**Extract provided:**
As the country expanded west from the Atlantic seaboard, the ideal of an educated citizenry followed the frontier. Shortly after the conclusion of the War for Independence, Congress passed the Land Ordinance of 1785. It provided for the uniform and orderly survey of the western lands into six square mile townships composed of 36 sections a square­mile each. The ordinance recognized the high value Americans placed on education by reserving income from Section 16 in each township for public schools. Throughout the early 19th century, the U.S. Congress continued to attract settlers to the frontier by providing land grants to subsidize public schools. For example, upon the territorial organization of Oregon in 1848, the federal government required all newly established states and territories to provide public schools by allotting the money raised from the sales of lands in Sections 16 and 36 in every township for the support of education.

In 1862, Abraham Lincoln signed the Homestead Act, a law that gave individuals 160 acres of land at the end of a five year period provided they lived on the land, built a house, and improved and farmed it. Although individuals did not have to be citizens to claim the land, they did have to be citizens in order to prove up on their claim. On January 1, 1863, Daniel Freeman, who claimed to be a Union soldier on leave from his regiment, filed a claim with the land agent at Brownville, Nebraska. He is recorded in the Brownsville record books as receiving patent No.1 on the first page of the first volume. Freeman may have been the earliest of 30 homestead applicants in land offices across the country to file his claim; however, many other homesteaders followed him.

In 1872, Daniel Freeman and his neighbors in Blakely Township built a red brick school in Section 22 to serve School District Number 21. At that time it closed in 1967, it was the oldest operating school in the state. The Freeman School remains the best example of a one-room school in Nebraska.

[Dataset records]
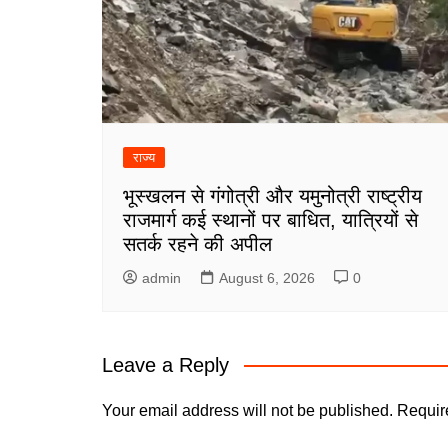
राज्य
भूस्खलन से गंगोत्री और यमुनोत्री राष्ट्रीय
राजमार्ग कई स्थानों पर बाधित, यात्रियों से
सतर्क रहने की अपील
admin
August 6, 2026
0
Leave a Reply
Your email address will not be published.
Requir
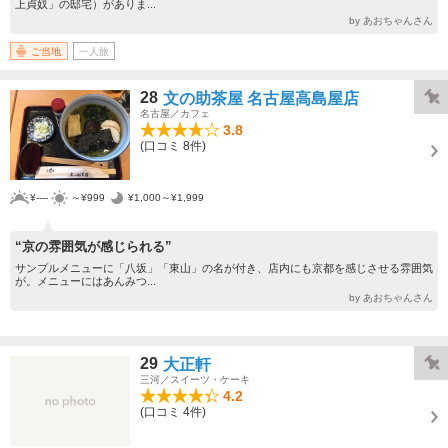
上貞奴」の邸宅）がありま...
by あおちゃんさん
ご当地
一人旅
28
文の助茶屋 名古屋高島屋店
名古屋／カフェ
3.8
(口コミ 8件)
¥----
～¥999
¥1,000～¥1,999
“京の雰囲気が感じられる”
サンプルメニューに「八坂」「東山」の名が付き、店内にも京都を感じさせる雰囲気
が。メニューにはあんみつ...
by あおちゃんさん
29
大正軒
三河／スイーツ・ケーキ
4.2
(口コミ 4件)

**Complete the following:**
[a] In the text on frontier education, income from which section of each township did the Land Ordinance of 1785 reserve for public schools?
[b] Return the passage of the text on frontier education starting with "In 1862, Abraham" and going on through "homesteaders followed him.".

**Outputs by task:**
[a] Section 16

[b]
In 1862, Abraham Lincoln signed the Homestead Act, a law that gave individuals 160 acres of land at the end of a five year period provided they lived on the land, built a house, and improved and farmed it. Although individuals did not have to be citizens to claim the land, they did have to be citizens in order to prove up on their claim. On January 1, 1863, Daniel Freeman, who claimed to be a Union soldier on leave from his regiment, filed a claim with the land agent at Brownville, Nebraska. He is recorded in the Brownsville record books as receiving patent No.1 on the first page of the first volume. Freeman may have been the earliest of 30 homestead applicants in land offices across the country to file his claim; however, many other homesteaders followed him.